An Unexpected Present
January 3, 2018
By: Blair M. Gardner
One of the pleasures of the Christmas season is the giving and receiving of gifts. The pleasure is particularly enhanced when the gift is unexpected, or when it has a unique value to its recipient. By these measures, the U.S. District Court in Lexington, Kentucky delivered a wonderful present in a decision issued on December 28.
The case, Kentucky Waterways Alliance, et al., v. Kentucky Utilities [link], is a citizens’ suit in which the environmental groups alleged that the utility had violated both the Resource Conservation and Recovery Act (RCRA) and the Clean Water Act (CWA). Specifically, pollutants such as total dissolved solids and heavy metals (including selenium, arsenic, cadmium and lead) had leached from coal ash placed in a waste impoundment to serve KU’s E.W. Brown Generating Station near Harrodsburg, Kentucky. The waste impoundment had been constructed in the 1950’s and was not lined, meaning that no barrier exists to prevent water in the impoundment from percolating through the waste ash into the soil and eventually into groundwater. The groundwater, in turn, emerges through a series of springs into Herrington Lake, a major recreational and fishing area.
None of these facts alleged by the environmental plaintiffs was news. The utility had determined in 2011 that it was prudent to change the method for disposing of coal ash and had commenced engineering studies and permitting to do so. Water quality testing was also conducted at locations that flowed into Herrington Lake which confirmed that some hydrologic connection did exist between the coal ash impoundment and the lake. The state was dealing with all of this through a negotiated consent order when the environmental groups brought suit late in July 2017. In bringing their RCRA and CWA claims, the groups alleged that the state’s remedial actions were inadequate and that declaratory and injunctive relief was necessary to prevent the alleged irreparable harms. The utility sought dismissal of the RCRA claim on the grounds of standing. As to the CWA claim, the utility denied that any cause of action existed because the percolation from the impoundment into the groundwater did not constitute a discharge under the act. The district court agreed as to both grounds and dismissed the action.
The dismissal of the action for lack of standing was based on the type of relief – the declaratory judgment and injunction – requested by the environmentalists. Because it duplicated what the state had already required the utility to do, the harms alleged could not be redressed by any relief the court could enter. One remedy that the environmentalists requested, the excavation and disposal of approximately six million cubic yards of ash, was rejected by the court because it invited interference with and second guessing of the decision already made by the state.

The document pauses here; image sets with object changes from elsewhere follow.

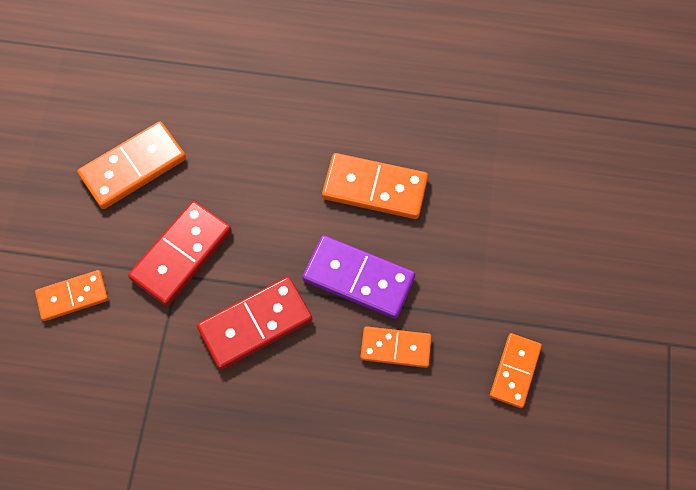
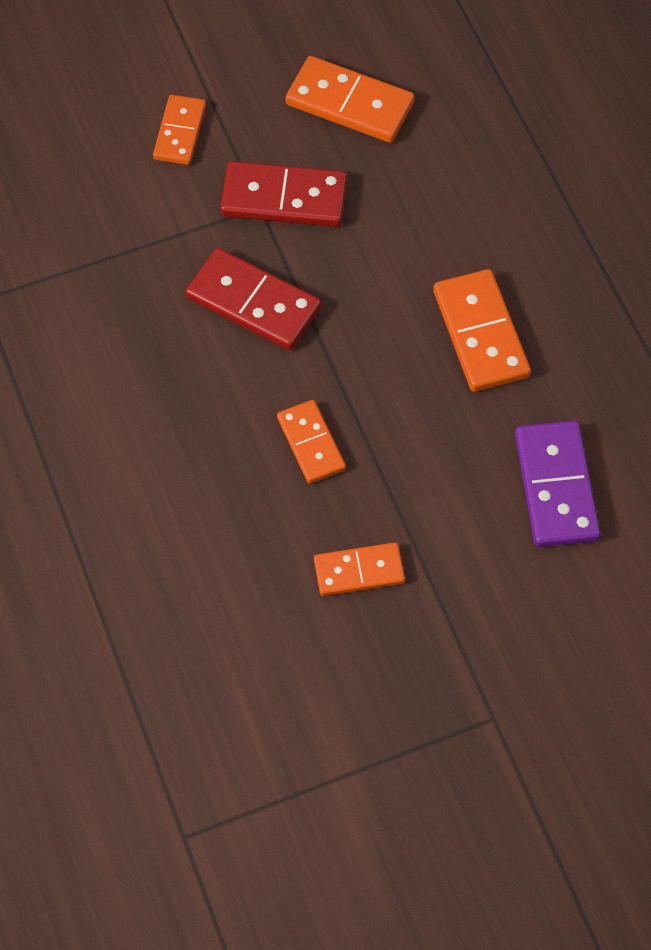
camera: 60 degrees right, 5 degrees down
(73, 296) = (179, 132): orange domino -> orange domino turned 60 degrees clockwise
(358, 279) = (365, 370): purple domino -> purple domino (555, 486)

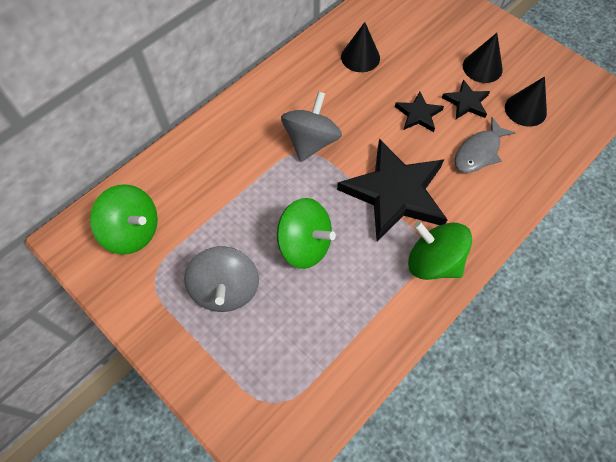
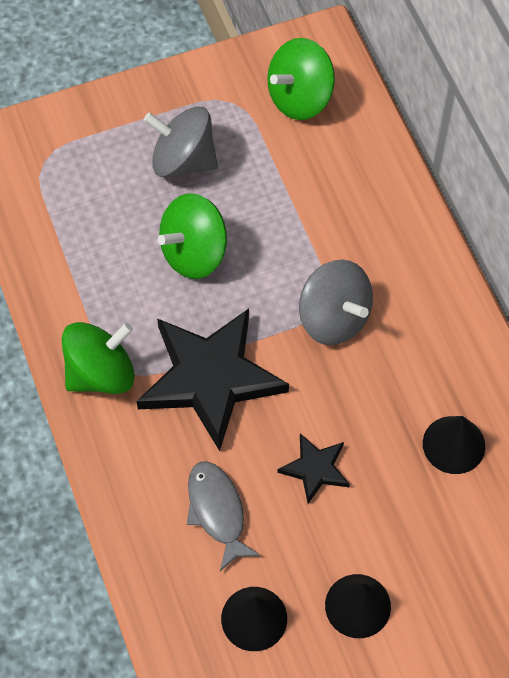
camera: 115 degrees right, 0 degrees up
(466, 102) = (305, 544): black star -> none

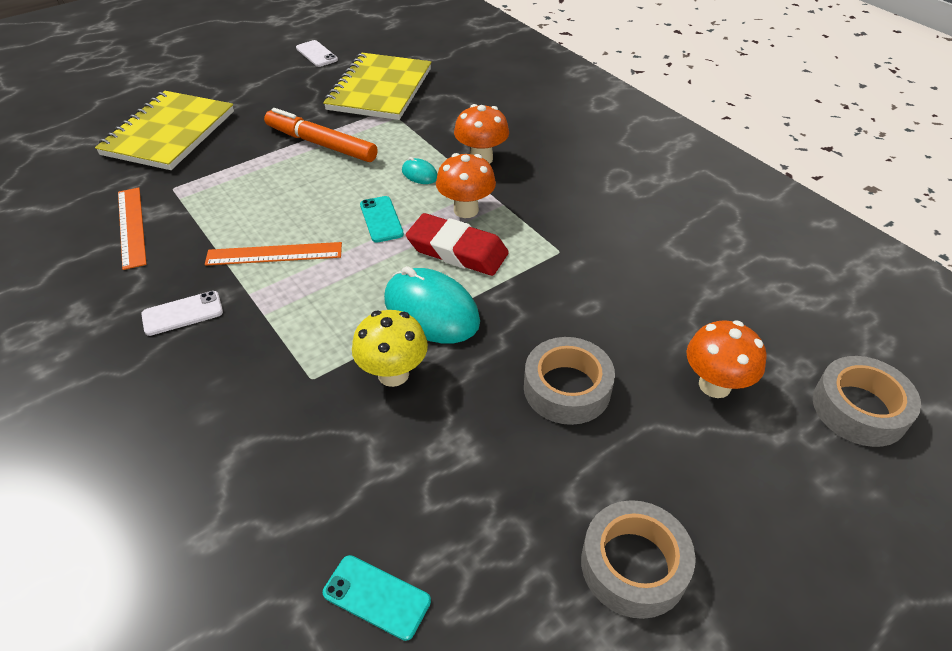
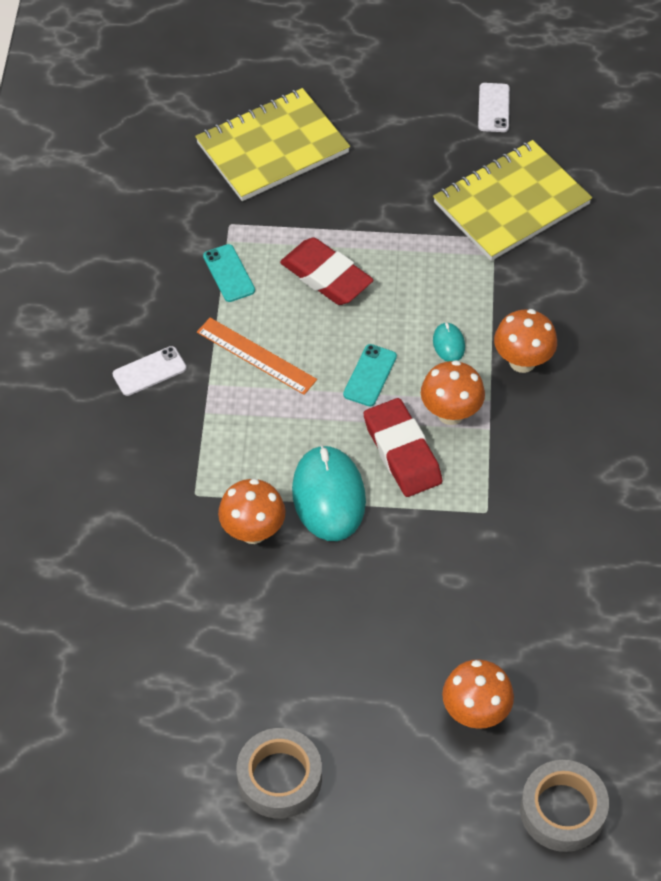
camera: 40 degrees right, 10 degrees up
(131, 226) = (170, 251): orange ruler -> none
(182, 313) = (149, 371): white phone -> white phone turned 45 degrees counterclockwise
(285, 181) = (326, 276): none -> red eraser
(321, 144) = (393, 247): orange marker -> none
(377, 597) = (114, 677): turquoise phone -> turquoise phone (229, 273)
(393, 374) = (253, 531): yellow mushroom -> orange mushroom
(567, 388) = (363, 633): grey tape -> none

It was the district court’s decision on the CWA claim, however, which is as surprising as it is welcomed by anyone who defends CWA actions. The court carefully considered the allegations that the movement of pollutants from the impoundment into the lake via the groundwater constituted a “discharge,” which is a necessary fact that must be proven for a CWA cause of action to exist. The hydrologic connection provided by groundwater as alleged in the complaint is perhaps the most contentious and challenging issues in contemporary environmental law. It is the focal point of virtually all CWA litigation as well as policy issues such as the on-going dispute about what constitutes a “water of the United States.”
The district court weighed the growing body of conflicting decisions addressing whether the nature of the pollutant that emerged in Harrington Lake constituted a discharge regulated by the CWA. It concluded that it was not for three reasons. First, the groundwater itself was not a “navigable water” as defined in the statute. Second, any seepage of pollutants from the coal ash impoundment into the lake was not from a “point source,” which is the basis for regulating discharges under the CWA. Third, such an interpretation would convert all non-point source pollution (e.g., diffused waters, surface percolation) into a point source, which the court found to be contrary to the text of the statue and the limitations that Congress had made in the act.
Finally, this decision is significant for one additional reason. On September 20, 2017 the environmental group, Earth Justice, sent a “notice of intent to sue” to Duke Energy over coal ash facilities at three Indiana electricity generating stations. Suit could have been commenced before Christmas. In the New Year, we will find out whether the Kentucky Utilities decision may cause the citizens to reconsider their decision to proceed with an action.
The case is Kentucky Waterways Alliance, et al., v. Kentucky Utilities, C.A. No. 5:17-292-DCR, issued by the Eastern District of Kentucky.
This article was authored by Blair M. Gardner, Jackson Kelly PLLC.